Autoimmune hemolytic anemia is a condition where the body's immune system mistakenly attacks its own red blood cells. This can result from a variety of factors, including:
- Warm Autoimmune Hemolytic Anemia (WAIHA): It occurs when antibodies of the IgG type are produced against the red blood cells. These antibodies bind to the red blood cell surface at body temperature, activating complement proteins and leading to the destruction of red blood cells.
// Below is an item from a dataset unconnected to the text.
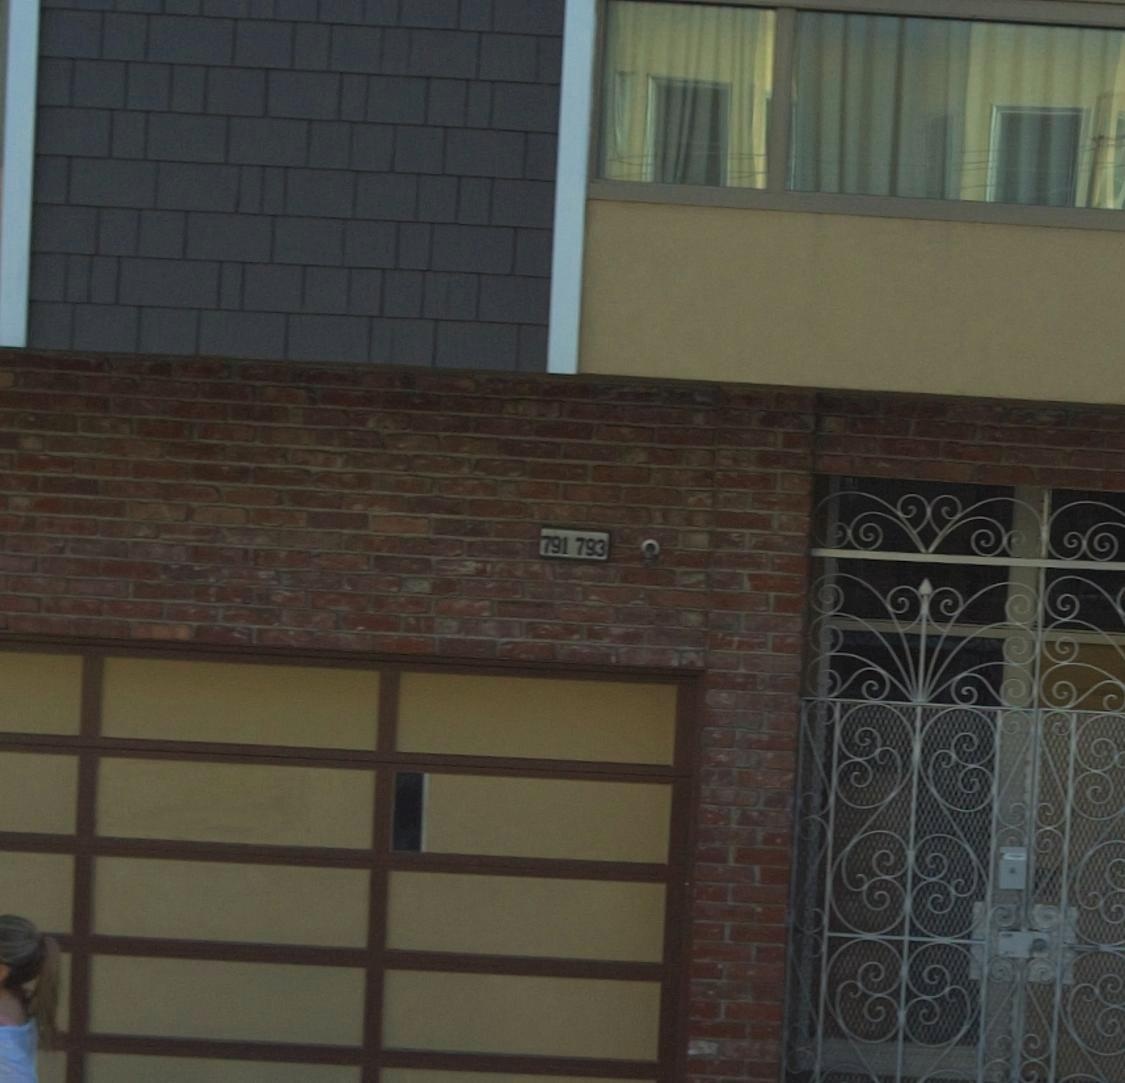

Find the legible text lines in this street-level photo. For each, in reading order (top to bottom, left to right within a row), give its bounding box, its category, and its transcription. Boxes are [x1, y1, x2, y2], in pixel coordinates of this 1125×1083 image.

- Cold Agglutinin Disease: It is caused by antibodies of the IgM type, called cold agglutinins, which bind to red blood cells at low temperatures, leading to red blood cell agglutination and destruction.
- Paroxysmal Cold Hemoglobinuria (PCH): It is a rare form of autoimmune hemolytic anemia triggered by exposure to cold temperatures. When exposed to low temperatures, complement proteins are activated, resulting in massive red blood cell destruction and hemoglobin release into the urine.
- Drug-Induced Autoimmune Hemolytic Anemia: Certain drugs, such as penicillin, cephalosporins, quinine, and methyldopa, can sometimes trigger autoimmune responses, leading to red blood cell destruction.
- Idiopathic Autoimmune Hemolytic Anemia: In some cases, the exact cause of autoimmune hemolytic anemia is unknown, leading to the term "idiopathic autoimmune hemolytic anemia."